Description of the task:
With the pictures left out, repeat every entry that follows exactly.

START Given records

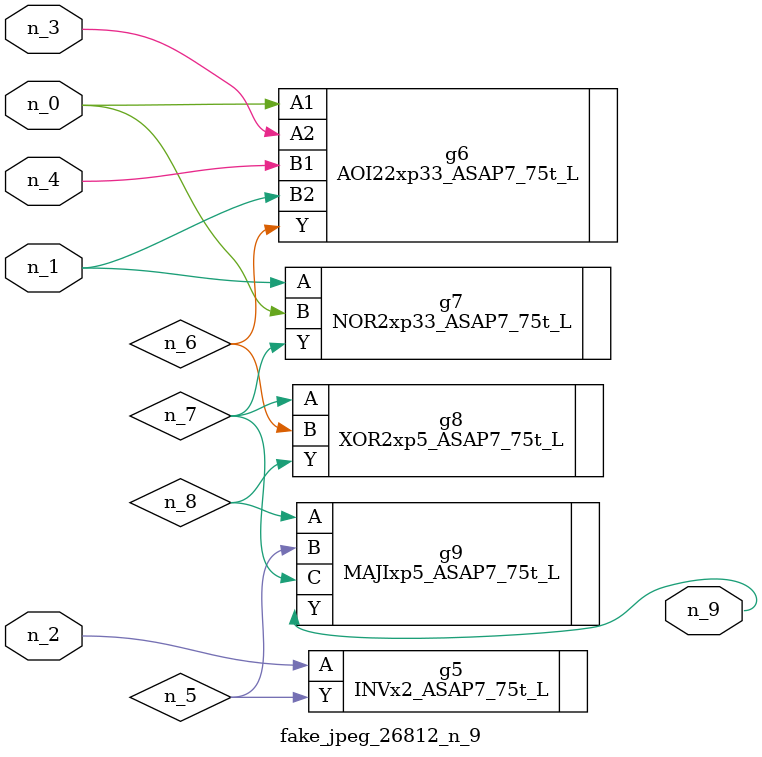
<source format=v>
module fake_jpeg_26812_n_9 (n_3, n_2, n_1, n_0, n_4, n_9);

input n_3;
input n_2;
input n_1;
input n_0;
input n_4;

output n_9;

wire n_8;
wire n_6;
wire n_5;
wire n_7;

INVx2_ASAP7_75t_L g5 ( 
.A(n_2),
.Y(n_5)
);

AOI22xp33_ASAP7_75t_L g6 ( 
.A1(n_0),
.A2(n_3),
.B1(n_4),
.B2(n_1),
.Y(n_6)
);

NOR2xp33_ASAP7_75t_L g7 ( 
.A(n_1),
.B(n_0),
.Y(n_7)
);

XOR2xp5_ASAP7_75t_L g8 ( 
.A(n_7),
.B(n_6),
.Y(n_8)
);

MAJIxp5_ASAP7_75t_L g9 ( 
.A(n_8),
.B(n_5),
.C(n_7),
.Y(n_9)
);


endmodule
</source>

END Given records

Exercise solution:
<source format=v>
module fake_jpeg_26812_n_9 (n_3, n_2, n_1, n_0, n_4, n_9);

input n_3;
input n_2;
input n_1;
input n_0;
input n_4;

output n_9;

wire n_8;
wire n_6;
wire n_5;
wire n_7;

INVx2_ASAP7_75t_L g5 ( 
.A(n_2),
.Y(n_5)
);

AOI22xp33_ASAP7_75t_L g6 ( 
.A1(n_0),
.A2(n_3),
.B1(n_4),
.B2(n_1),
.Y(n_6)
);

NOR2xp33_ASAP7_75t_L g7 ( 
.A(n_1),
.B(n_0),
.Y(n_7)
);

XOR2xp5_ASAP7_75t_L g8 ( 
.A(n_7),
.B(n_6),
.Y(n_8)
);

MAJIxp5_ASAP7_75t_L g9 ( 
.A(n_8),
.B(n_5),
.C(n_7),
.Y(n_9)
);


endmodule
</source>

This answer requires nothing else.